PeopleSoft’s Standing Debated at Trial

SAN FRANCISCO — PeopleSoft’s place in the global IT marketplace is key in the U.S. Department of Justice case against Oracle , which opened today.

Based on opening statements, either the Pleasanton, Calif.-based software vendor is the only significant competition to Oracle and SAP, or it is a flawed player in the growing number of companies designing all-encompassing enterprise resource planning (ERP) software suites.

“PeopleSoft is not the end-all be-all of competition,” Oracle lawyer Dan Wall argued during his opening statement. “This is not a traditional antitrust case. As we discussed in the technical tutorial, the [software] stack is what makes companies like Oracle, IBM, Microsoft and SAP compete and PeopleSoft does not have a software stack.”

Oracle argues that the government’s definition of ERP is too narrow and must be widened to include Microsoft and IBM as well as Fidelity and Ceridian, which are also blurring the lines of ERP.

But Justice Department lead attorney Claude Scott pointed to numerous instances where customers like greeting card maker Hallmark, soft drink maker Pepsi, and telecom carrier Verizon had only considered Oracle and PeopleSoft as choices when considering ERP tools such as Human Resource Management (HRM) or Financial Management Services (FMS) applications.

The DoJ is joined by 10 states seeking to block Oracle’s unsolicited plans to acquire PeopleSoft in the name of preserving competition.

“If Oracle is not stopped, head-to-head competition in procurement and other areas will be reduced to just two players: Oracle and SAP,” he said. “If you take one of those competitors off the table — PeopleSoft in this case — then Oracle has a better advantage of pricing against real competition.”

Scott also highlighted Oracle’s practice of undercutting PeopleSoft’s sales tactics to “lowball the price to nowhere.”

District Court Judge Vaughn R. Walker called the issue “good old fashioned competition.”

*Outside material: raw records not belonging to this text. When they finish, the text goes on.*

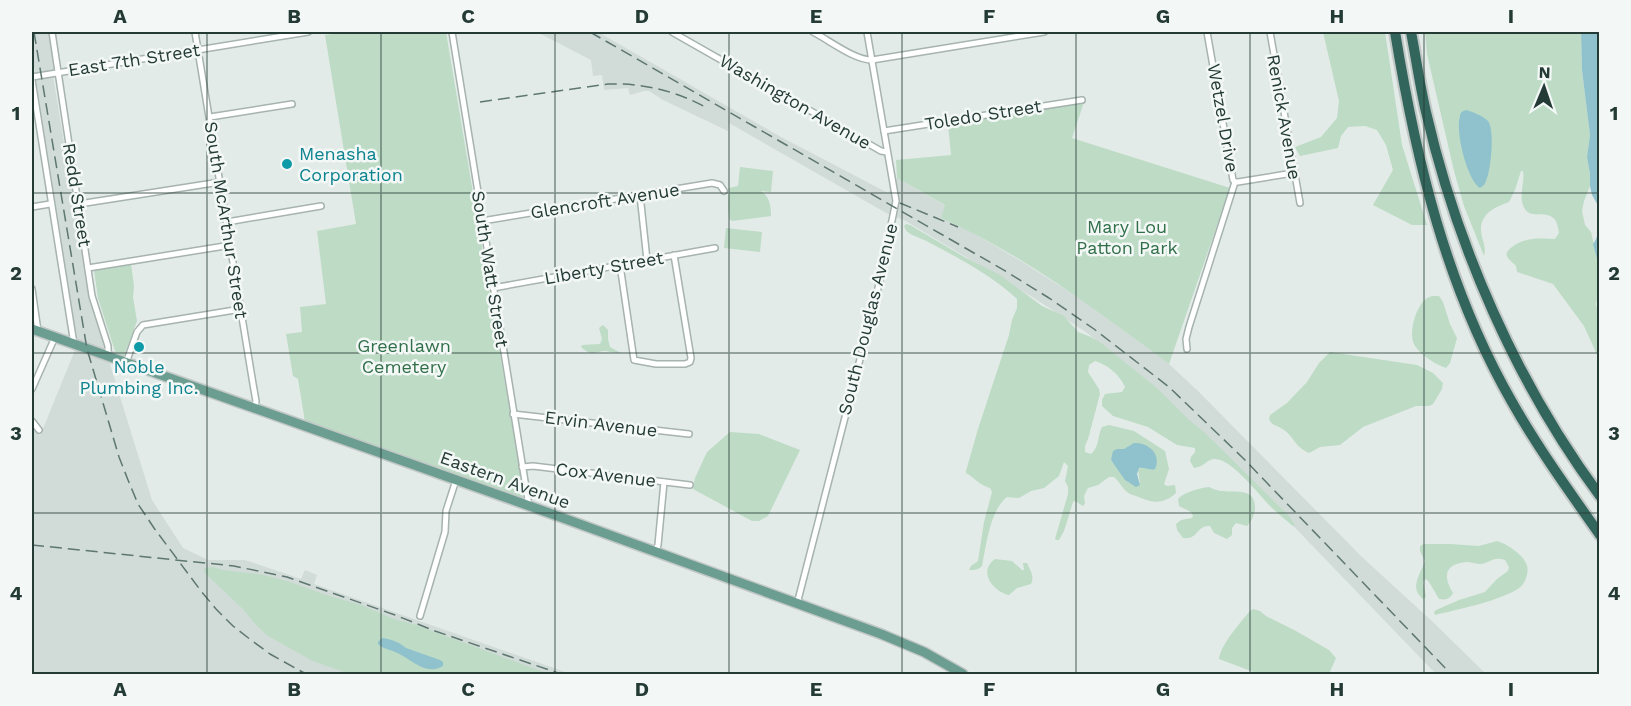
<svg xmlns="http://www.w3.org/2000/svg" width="1631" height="706" viewBox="0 0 1631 706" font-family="'Work Sans',sans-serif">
<rect width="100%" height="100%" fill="#e3ebe8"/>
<!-- built -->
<g fill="#d1dbd7">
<polygon points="32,32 49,32 55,69 53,76 90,300 152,500 183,548 208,560 245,560 301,579 305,570 317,575 314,584 571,674 32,674 32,426 40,436 75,350 77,340 32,54"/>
<polygon points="537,32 598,32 781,137 888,193 897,178 946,206 941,218 968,230 1024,263 1085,302 1169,364 1198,391 1362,557 1435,624 1486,674 1436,674 1277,509 1157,391 1086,332 1034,298 904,220 888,214 729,123 728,131 663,100 649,91 644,91 630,95 628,88 604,90 602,75 593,76 591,60"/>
</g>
<!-- green -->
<g fill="#bddbc5" fill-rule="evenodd">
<polygon points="348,32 446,32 524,496 521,498 305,422 298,379 293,376 286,334 302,332 300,307 326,304 317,231 356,224 325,35"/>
<polygon points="1323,32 1385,32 1402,145 1427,225 1412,225 1373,205 1393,170 1386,145 1377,130 1365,126 1348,127 1341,136 1338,148 1300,156 1295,147 1321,137 1337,118 1339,101"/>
<path d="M1425 32H1581L1582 70 1590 135 1587 157 1590 174V186L1584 201 1582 211 1585 225 1591 232 1599 266V293L1596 304 1599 316V359L1584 326 1553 284 1517 272 1516 266C1509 259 1501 255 1512 247 1525 237 1539 238 1555 239L1559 233C1556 200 1530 226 1523 205 1519 194 1525 182 1523 171H1521L1515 190 1509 202C1492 208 1477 216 1482 237 1484 244 1486 249 1484 256L1464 206 1454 171 1427 54Z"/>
<path d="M1084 102 1072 138 1230 188 1169 364C1097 311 1023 254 941 218L945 205 897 178 896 160 951 155 948 124Z"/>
<path d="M740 167 773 171 771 192 761 191C770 197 771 206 771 216L732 221 729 219 728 205 729 188 738 186Z"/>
<path d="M906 224 910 225 966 258 1000 275 1042 306 1064 316 1078 332 1091 337 1101 343 1158 389 1188 419 1204 432 1289 516 1295 525 1293 526C1286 520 1278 514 1271 507 1259 495 1232 459 1215 459 1207 459 1204 467 1194 468L1190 461 1191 457 1195 452V448L1177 445 1148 427 1113 416 1102 406V400L1105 394 1122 392 1125 387C1119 374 1108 365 1095 361L1089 365 1088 372 1099 389 1100 394 1088 439 1085 446V452L1091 454C1100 446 1097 437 1102 427L1109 425 1134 431 1165 451 1169 469 1164 484 1167 486 1175 485 1176 493C1163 505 1151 503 1136 496 1133 495 1129 494 1127 492 1122 488 1119 481 1114 477H1109L1098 485 1088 488 1084 496 1085 503 1083 506 1075 501 1073 502 1064 531 1059 540H1056L1055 539 1068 494V487L1065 481 1068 466 1064 462 1059 476 1044 488 1031 491 1019 498 1007 497C990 510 986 546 982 566 978 570 975 570 969 570L971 566 978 561 984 522 992 492 990 488C979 485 975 478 966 473V471L978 429 1009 335 1012 320 1017 308V299C994 277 959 258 930 243 924 239 915 237 909 233 906 231 905 229 904 226ZM1117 449H1124L1151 470 1143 467 1138 469 1140 485 1129 483 1111 460Z"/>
<polygon points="726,228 762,232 760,252 724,248"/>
<polygon points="131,264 134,286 133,297 137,321 124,356 116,354 98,298 94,270"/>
<path d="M1432 296H1439L1443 302 1450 324 1457 338 1450 363 1446 368C1435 364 1421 355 1415 346 1407 333 1417 299 1432 296Z"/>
<path d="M603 325 608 330V339L610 347 621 353C615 353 611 352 606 351 594 351 593 358 581 347L582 345 600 344 602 339 599 328Z"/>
<path d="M1330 352 1417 365 1433 373 1443 383 1442 389 1433 404 1429 406H1416L1363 427 1340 445 1320 447 1309 453C1294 446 1295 438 1284 430 1278 425 1272 426 1269 419L1270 415 1287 403 1307 382 1319 363Z"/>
<polygon points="730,432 759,434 800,450 768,516 759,521 752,521 693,489 695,478 707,452"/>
<path d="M1209 487C1213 489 1218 491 1223 491 1236 493 1256 487 1255 509 1254 516 1252 520 1247 526L1236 523 1232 528V535L1227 539 1214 533 1210 526C1196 525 1199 540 1183 538L1177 530 1176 524 1181 520 1192 518 1193 516 1191 512 1179 506 1178 499C1184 492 1200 488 1209 487Z"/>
<path d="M1497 541C1507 544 1521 553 1526 563 1530 570 1526 583 1519 588 1500 601 1459 609 1435 615L1434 612 1436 610 1459 600 1485 592 1497 579 1508 571 1509 567 1505 560C1493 556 1492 562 1481 564 1476 564 1471 562 1466 562 1444 564 1443 577 1453 593 1449 600 1445 600 1439 599L1429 582 1426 579 1423 581 1426 597 1423 599C1409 588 1420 575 1425 561L1420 551V546L1424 544H1450L1479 546Z"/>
<path d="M995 559 1012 561 1022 570H1024L1023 563H1027C1030 570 1035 576 1031 584L1017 588 1009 595C992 591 978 571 995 559Z"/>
<polygon points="212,567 223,570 264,575 290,582 323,594 361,605 394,619 416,625 549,674 350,674 313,661 268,636 256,625 244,610 204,572 205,568"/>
<path d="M1253 609 1260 611 1266 616 1296 631 1329 650 1336 658 1329 674H1259L1219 659C1221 644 1240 623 1250 611Z"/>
</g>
<!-- water -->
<g fill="#8fc2cc">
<path d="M1581 32H1599V266L1593 244C1601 234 1598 219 1599 207L1592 195 1590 186V174L1587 157 1590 135 1582 70Z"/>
<path d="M1466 110C1473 112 1483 116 1488 121 1495 130 1491 170 1486 181 1484 186 1484 185 1480 188 1467 180 1455 131 1460 116 1461 111 1462 112 1466 110Z"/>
<path d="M1134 443C1148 442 1162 454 1155 469 1149 471 1145 467 1139 468L1137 474 1140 485 1136 487 1125 480 1111 460 1113 451 1117 449H1124Z"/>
<path d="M382 638C391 639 399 642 406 648L440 660 443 662V666C425 677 411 658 395 652 389 649 383 649 378 644V642Z"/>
</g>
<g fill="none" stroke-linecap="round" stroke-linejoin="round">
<defs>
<g id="street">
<polyline points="52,32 92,296 108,346 108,356"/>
<polyline points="195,32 253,384 256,401 255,408"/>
<polyline points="452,32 529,506"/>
<polyline points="672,32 881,151 887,152"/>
<path d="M813 32C829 40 854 60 872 60L1044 32"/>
<polyline points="1207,32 1233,180 1235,182 1238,182 1293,173"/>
<polyline points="1270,32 1300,203"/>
<polyline points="32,77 308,32"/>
<polyline points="32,80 74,344"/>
<polyline points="210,117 292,104"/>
<polyline points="884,131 1082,100"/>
<polyline points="640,195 647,260"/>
<polyline points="79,204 220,182"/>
<polyline points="32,207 50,204"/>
<polyline points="482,221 712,183 720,185 724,191"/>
<polyline points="227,222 321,206"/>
<polyline points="620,265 634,360 656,364 685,364 690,362 691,358 674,255"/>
<polyline points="88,268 231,245"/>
<polyline points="493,288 715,248"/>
<polyline points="32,289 38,331"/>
<polyline points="1187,349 1186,339 1189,327 1235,182"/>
<polyline points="126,363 137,332 143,325 241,309"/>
<polyline points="32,389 55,337"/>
<polyline points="513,414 689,434"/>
<polyline points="32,421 39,430"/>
<polyline points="522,467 533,466 690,485"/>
<polyline points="655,552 658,545 664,482"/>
<polyline points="797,604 877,293 896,201 867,32"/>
<polyline points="420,616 445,532 446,511 456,480"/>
</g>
<polyline id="primary" points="32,329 552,514 881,634 924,652 963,674"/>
<g id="highway">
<path d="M1395 32C1416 160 1446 287 1512 402 1538 448 1569 491 1600 535"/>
<path d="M1411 32C1416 58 1420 86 1426 112 1457 247 1517 384 1600 496"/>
</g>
</defs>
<!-- street casing -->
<use href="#street" stroke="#a6b3af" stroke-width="8"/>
<!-- primary casing -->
<use href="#primary" stroke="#c2c8c6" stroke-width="12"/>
<!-- highway casing -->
<use href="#highway" stroke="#c2c8c6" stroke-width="14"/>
<!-- street -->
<use href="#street" stroke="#fff" stroke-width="5"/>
<!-- primary -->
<use href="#primary" stroke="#6b9d91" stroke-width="9"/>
<!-- highway -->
<use href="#highway" stroke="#32655b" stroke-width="10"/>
<!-- rail -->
<g stroke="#5e7770" stroke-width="1.5" stroke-dasharray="12 6" stroke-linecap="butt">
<polyline points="34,32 87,349 119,457 128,480 138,504 154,528 201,591 216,609 233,626 251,640 270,654 306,674"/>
<polyline points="590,32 1007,272 1049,298 1094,329 1169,387 1244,459 1451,674"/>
<path d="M480 102 608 84C643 83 677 91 707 108"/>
<polyline points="900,203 958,227"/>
<polyline points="32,545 234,566 287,577 395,615 435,631 561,674"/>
</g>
</g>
<!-- grid -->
<path fill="none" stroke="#243b35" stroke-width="1.5" stroke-opacity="0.55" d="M207 32V674M381 32V674M555 32V674M729 32V674M902 32V674M1076 32V674M1250 32V674M1424 32V674M32 193H1600M32 353H1600M32 513H1600"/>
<!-- markers -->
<g fill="#0f9aa8" stroke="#f3f8f6" stroke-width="2">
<circle cx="287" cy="164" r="6"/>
<circle cx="139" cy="347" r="6"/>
</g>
<g text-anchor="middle" stroke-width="5" stroke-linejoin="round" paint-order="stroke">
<!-- street labels -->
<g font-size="18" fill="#243b35" stroke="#f3f8f6">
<text transform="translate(134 60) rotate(-9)" y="6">East 7th Street</text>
<text transform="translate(795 102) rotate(30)" y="6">Washington Avenue</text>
<text transform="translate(983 115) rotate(-9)" y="6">Toledo Street</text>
<text transform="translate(1284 117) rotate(80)" y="6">Renick Avenue</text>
<text transform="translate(1223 118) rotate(80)" y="6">Wetzel Drive</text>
<text transform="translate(77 195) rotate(81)" y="6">Redd Street</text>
<text transform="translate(605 201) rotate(-9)" y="6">Glencroft Avenue</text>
<text transform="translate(226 220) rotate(81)" y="6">South McArthur Street</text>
<text transform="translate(604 268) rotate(-10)" y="6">Liberty Street</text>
<text transform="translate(490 269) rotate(81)" y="6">South Watt Street</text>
<text transform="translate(868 319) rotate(-76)" y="6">South Douglas Avenue</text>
<text transform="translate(601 424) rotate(7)" y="6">Ervin Avenue</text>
<text transform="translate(606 475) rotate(7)" y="6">Cox Avenue</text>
<text transform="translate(505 480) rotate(20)" y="6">Eastern Avenue</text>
</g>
<!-- culture labels -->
<g font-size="18" fill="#0d838f" stroke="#f3f8f6" text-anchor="start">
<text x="299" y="160">Menasha<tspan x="299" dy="21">Corporation</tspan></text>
<text x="139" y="373" text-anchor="middle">Noble<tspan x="139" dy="21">Plumbing Inc.</tspan></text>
</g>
<!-- park labels -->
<g font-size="18" fill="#316f4a" stroke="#f3f8f6">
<text x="1127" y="233">Mary Lou<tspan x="1127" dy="21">Patton Park</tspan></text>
<text x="404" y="352">Greenlawn<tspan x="404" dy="21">Cemetery</tspan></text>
</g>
</g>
<!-- border -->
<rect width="1631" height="706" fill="none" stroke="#f3f8f6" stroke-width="66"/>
<!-- north arrow -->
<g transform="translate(1544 87) rotate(2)" stroke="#f3f8f6" stroke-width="4.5" paint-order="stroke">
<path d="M0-4.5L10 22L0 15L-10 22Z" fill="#243b35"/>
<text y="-9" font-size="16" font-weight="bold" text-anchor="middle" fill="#243b35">N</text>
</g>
<rect x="33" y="33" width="1565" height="640" fill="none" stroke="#243b35" stroke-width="2"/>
<g font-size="20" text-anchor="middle" font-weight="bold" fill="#243b35">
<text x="120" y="23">A</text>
<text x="294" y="23">B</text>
<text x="468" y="23">C</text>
<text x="642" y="23">D</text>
<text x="816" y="23">E</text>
<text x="989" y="23">F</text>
<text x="1163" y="23">G</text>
<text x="1337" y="23">H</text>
<text x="1511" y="23">I</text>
<text x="16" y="120">1</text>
<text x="1614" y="120">1</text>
<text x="16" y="280">2</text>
<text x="1614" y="280">2</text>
<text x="16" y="440">3</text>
<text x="1614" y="440">3</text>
<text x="16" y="600">4</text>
<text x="1614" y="600">4</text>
<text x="120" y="696">A</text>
<text x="294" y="696">B</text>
<text x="468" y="696">C</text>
<text x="642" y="696">D</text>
<text x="816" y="696">E</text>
<text x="989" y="696">F</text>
<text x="1163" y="696">G</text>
<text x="1337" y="696">H</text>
<text x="1511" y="696">I</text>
</g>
</svg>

Scott then presented taped depositions of Oracle CEO Larry Ellison and company chairman and CFO Jeff Henley describing the importance of acquiring PeopleSoft.

Ellison suggested that it was not critical that Oracle purchase its Silicon Valley rival, pointing to the company’s positive annual sales. “We march toward that scale every year,” Ellison said.

Henley discounted PeopleSoft’s acquisition in relationship to Oracle’s competition against IBM.

“This is not a big deal for us against IBM. While we do compete with them in the database, this is a different kind of acquisition,” Henley said.

Oracle’s Wall countered that the ERP sector is broader than the DoJ’s definition, revealing Microsoft and SAP discussed a merger of their own until a couple of months ago. Microsoft confirmed that it initiated preliminary discussions with SAP late last year to explore the possibility of merger. A few months ago, Microsoft said it killed the discussions because it would be too complex to pull off and there would be several integration issues. In its statement, Microsoft said there are no intentions to resume these talks.

Whatever deficiencies the company may have in its product portfolio, PeopleSoft’s financial value has been diminished. Last month, Oracle shaved its original $9.4 billion proposal down to its current $7.7 billion bid.

In related news, members of the Software & Information Industry
Association (SIAA) issued a statement Friday in support of Oracle’s bid for
PeopleSoft. The consortium, which includes Microsoft, IBM and Oracle in its
ranks, suggests the DoJ’s argument is overly broad.

The trial is expected to last between four and six weeks.